Il dottor Jermini rassicura sulla presa in carico che inizia da un’accurata anamnesi atta ad escludere patologie associate: «Curiamo il paziente che presenta sintomi associati ai valori patologici di testosterone misurati nel sangue. Il paziente asintomatico non necessita di terapia». Secondo l’urologo: «Un importante indizio dell’ipogonadismo è l’osteoporosi con tendenza alle fratture patologiche, la perdita della massa muscolare e della forza, nonché l’aumento della massa grassa e del grasso viscerale (la “pancetta”), e infine l’anemia». 
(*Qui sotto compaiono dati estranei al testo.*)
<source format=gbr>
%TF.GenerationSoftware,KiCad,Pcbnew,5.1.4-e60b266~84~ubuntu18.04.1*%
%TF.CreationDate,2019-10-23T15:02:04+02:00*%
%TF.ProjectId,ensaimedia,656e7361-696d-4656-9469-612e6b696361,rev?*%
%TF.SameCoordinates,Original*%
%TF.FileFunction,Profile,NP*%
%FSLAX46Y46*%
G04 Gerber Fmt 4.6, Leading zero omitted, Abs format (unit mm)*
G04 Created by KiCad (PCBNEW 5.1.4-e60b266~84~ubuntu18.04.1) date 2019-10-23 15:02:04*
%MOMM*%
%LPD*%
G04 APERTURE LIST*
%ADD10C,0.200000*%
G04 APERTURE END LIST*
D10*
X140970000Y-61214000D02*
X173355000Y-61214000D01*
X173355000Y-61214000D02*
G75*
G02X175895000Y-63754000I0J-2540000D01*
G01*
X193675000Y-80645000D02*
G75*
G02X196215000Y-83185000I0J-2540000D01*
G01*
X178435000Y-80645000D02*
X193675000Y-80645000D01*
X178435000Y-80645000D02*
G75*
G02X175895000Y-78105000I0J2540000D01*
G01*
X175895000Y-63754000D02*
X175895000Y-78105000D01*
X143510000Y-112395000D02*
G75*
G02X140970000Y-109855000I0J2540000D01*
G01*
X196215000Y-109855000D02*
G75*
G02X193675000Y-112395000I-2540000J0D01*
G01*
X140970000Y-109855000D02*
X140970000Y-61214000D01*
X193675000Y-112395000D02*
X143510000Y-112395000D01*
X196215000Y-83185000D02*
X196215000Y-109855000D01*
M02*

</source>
Lo specialista indica quindi alcuni accorgimenti utili ad ogni uomo: «Se si è sovrappeso, conviene aumentare l’attività fisica che, fra i benefici, comporta anche un aumento del testosterone: il grasso consuma testosterone, perciò calando di peso si contribuisce ad aumentarne i livelli in modo naturale». Inoltre, se un paziente è diabetico «un’adeguata terapia che permetta di controllare il diabete contribuirà a far salire il testosterone nel sangue». Infine, in alcuni casi si propone una terapia sostitutiva: «È possibile sostituire il testosterone attraverso pastiglie, iniezioni o, come prima scelta, un gel da applicare tutte le mattine sulle spalle o sull’addome (mai sui genitali)». Quest’ultimo comporta alcuni vantaggi: «La terapia con gel può essere interrotta senza problemi; esso viene riassorbito e riesce a regolare un valore normale e stabile di testosterone nel sangue». Non bisogna però dimenticare che il testosterone è un ormone e potrebbe avere effetti collaterali non indifferenti. «Vietato il fai da te!», mette in guardia l’urologo. 
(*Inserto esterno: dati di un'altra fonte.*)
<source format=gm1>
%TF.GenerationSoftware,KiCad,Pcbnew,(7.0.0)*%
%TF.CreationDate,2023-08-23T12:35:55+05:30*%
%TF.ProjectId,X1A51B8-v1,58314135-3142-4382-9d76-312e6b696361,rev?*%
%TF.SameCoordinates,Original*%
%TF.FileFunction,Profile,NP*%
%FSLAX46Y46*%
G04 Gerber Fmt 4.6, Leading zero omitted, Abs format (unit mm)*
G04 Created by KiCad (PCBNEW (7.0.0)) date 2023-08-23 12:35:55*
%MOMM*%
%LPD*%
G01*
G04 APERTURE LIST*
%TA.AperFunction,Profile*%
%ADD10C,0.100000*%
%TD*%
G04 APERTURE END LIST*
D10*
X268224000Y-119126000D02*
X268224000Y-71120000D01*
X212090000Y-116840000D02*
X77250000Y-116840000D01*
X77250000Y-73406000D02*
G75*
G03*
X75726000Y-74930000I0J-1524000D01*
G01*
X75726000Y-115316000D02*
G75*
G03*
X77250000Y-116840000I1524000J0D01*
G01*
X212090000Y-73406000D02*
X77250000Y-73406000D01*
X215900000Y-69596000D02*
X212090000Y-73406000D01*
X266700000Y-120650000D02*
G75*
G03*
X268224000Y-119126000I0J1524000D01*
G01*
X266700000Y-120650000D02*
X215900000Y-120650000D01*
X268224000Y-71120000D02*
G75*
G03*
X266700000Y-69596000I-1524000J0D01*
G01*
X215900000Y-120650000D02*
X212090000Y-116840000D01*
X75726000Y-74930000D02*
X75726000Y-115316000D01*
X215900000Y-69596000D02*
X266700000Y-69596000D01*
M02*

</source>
«La terapia con il testosterone è un toccasana solo e soltanto per chi ne ha una carenza appurata a livello diagnostico, e va assunto solo sotto monitoraggio medico permanente». Sapere che è possibile formulare una diagnosi specifica e individuale e che, sempre sotto controllo medico, esistono soluzioni personalizzate, dovrebbe incoraggiare gli uomini che presentano una disfunzione erettile a recarsi dal medico: «Non dimentichiamo che proprio la disfunzione erettile può essere campanello di allarme di una malattia vascolare e per questo, prima di intraprendere un percorso individualizzato, bisogna appurarne le cause», conclude il dottor Jermini che conferma come il parlarne, rompendo un annoso tabù, potrebbe permettere di escludere patologie soggiacenti pre-esistenti: «Formulata la diagnosi, esistono soluzioni mediche atte a migliorare anche questo periodo della vita».